Written by Kristen Schmutz
Belden Communications News
We are two months into turtle season in Volusia County, which runs from May 1 to October 31; and our beaches are seeing a record-breaking number of sea turtle nests (approximately 1,106) on County maintained beaches, half of them being in New Smyrna Beach.
According to a release, in a typical year, about 500 sea turtle nests are laid on Volusia County’s beaches, and that number increased to 984 in 2019, then dropped a bit to 902 in 2020 and 780 in 2021 before climbing sharply this year.

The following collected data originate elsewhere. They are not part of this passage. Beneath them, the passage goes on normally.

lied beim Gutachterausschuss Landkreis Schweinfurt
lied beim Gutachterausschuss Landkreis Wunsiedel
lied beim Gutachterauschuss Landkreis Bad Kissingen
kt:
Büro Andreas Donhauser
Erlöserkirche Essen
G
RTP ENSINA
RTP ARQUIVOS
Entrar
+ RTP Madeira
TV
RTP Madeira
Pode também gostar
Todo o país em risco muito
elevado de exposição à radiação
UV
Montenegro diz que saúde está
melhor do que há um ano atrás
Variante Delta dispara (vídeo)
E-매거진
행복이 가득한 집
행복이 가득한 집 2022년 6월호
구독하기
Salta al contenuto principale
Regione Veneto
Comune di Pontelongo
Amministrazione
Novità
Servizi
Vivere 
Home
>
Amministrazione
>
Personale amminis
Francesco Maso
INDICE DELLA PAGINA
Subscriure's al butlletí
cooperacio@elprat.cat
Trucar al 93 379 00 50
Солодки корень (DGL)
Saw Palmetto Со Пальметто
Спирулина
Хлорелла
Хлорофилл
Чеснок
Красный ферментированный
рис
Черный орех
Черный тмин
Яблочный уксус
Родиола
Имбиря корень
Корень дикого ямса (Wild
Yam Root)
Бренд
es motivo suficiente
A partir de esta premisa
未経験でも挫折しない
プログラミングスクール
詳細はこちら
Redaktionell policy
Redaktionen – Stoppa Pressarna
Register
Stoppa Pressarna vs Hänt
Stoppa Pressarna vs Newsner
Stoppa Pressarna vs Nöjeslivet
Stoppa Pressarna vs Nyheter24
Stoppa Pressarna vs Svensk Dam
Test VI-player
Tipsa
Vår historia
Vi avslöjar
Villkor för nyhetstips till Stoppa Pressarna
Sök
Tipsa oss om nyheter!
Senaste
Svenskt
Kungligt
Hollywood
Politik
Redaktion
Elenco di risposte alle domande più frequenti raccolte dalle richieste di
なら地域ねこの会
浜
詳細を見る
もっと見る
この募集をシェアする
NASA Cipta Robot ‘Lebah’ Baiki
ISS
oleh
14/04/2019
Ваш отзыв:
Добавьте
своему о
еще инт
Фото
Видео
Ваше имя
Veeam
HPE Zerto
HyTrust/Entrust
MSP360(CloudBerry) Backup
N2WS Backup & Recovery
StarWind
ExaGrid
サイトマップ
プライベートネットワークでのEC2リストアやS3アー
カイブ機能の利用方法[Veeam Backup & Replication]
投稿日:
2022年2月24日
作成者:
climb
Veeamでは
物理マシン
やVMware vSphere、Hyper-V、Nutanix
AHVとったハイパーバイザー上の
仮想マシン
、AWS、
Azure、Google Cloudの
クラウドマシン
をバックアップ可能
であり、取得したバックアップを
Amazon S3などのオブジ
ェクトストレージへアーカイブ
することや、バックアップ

Similar trends are being observed on other nesting beaches in the state.
Once the eggs in the sea turtle nests begin to hatch, thousands of hatchling sea turtles will make their way to the ocean, an uncertain trek that can be fraught with perils, including disorienting lights from beachfront homes, as well as trash and holes left by beachgoers.
Volusia County staff and volunteers are busy marking and monitoring nests, but they need the public’s help in ensuring a safe passage from nests to the ocean.
“We ask beachgoers to make sure the beach is dark, clean, and flat at night so hatchlings can find their way offshore to the floating sargassum seaweed where they will spend the first portion of their lives,” said Jennifer Winters, Volusia County’s protected species manager.
A busy nesting season leads to a busy washback season as many young turtles will be washed back to shore when summer storms send seaweed hurtling to the beaches.
“Baby turtles blend in with the seaweed, making them difficult to spot,” Winters noted. “Tragically they do not have the energy to make it back offshore without help, and they may die of dehydration or predation if they are left on the beach.”
The Marine Science Center takes in washback turtles, where they are treated and returned to the ocean by boat when they are strong enough to swim.
“If you find a washback or hatchling on the beach that is in imminent danger, do not put it back in the ocean,” Winters stressed. “Instead, contact Beach Safety for further instruction. These animals are often exhausted and can barely lift their heads to breathe. Holding them in water or putting them in the ocean can be fatal.”
Winters encourages people to follow these tips if they find a washback sea turtle:
- Make sure the turtle is out of harm’s way. Do not take the turtles home.
- Provide shade over the turtle and determine your exact location. The address, building name, street name, or GPS location are most helpful.
- Immediately notify Beach Safety at 386-239-6414. Between 7 p.m. and 7 a.m., call the Volusia Sheriff’s Office at 386-248-1777, ext. 6.
- Keep the turtle in a quiet, dry, shaded area – even if you think it’s dead. Staff from Beach Safety or a partner organization will coordinate with you to collect the turtle.
Volusia County’s Environmental Management Division has trained a team of Washback Watchers to comb the beach each day as fresh seaweed washes in during the washback season, which lasts from August through November.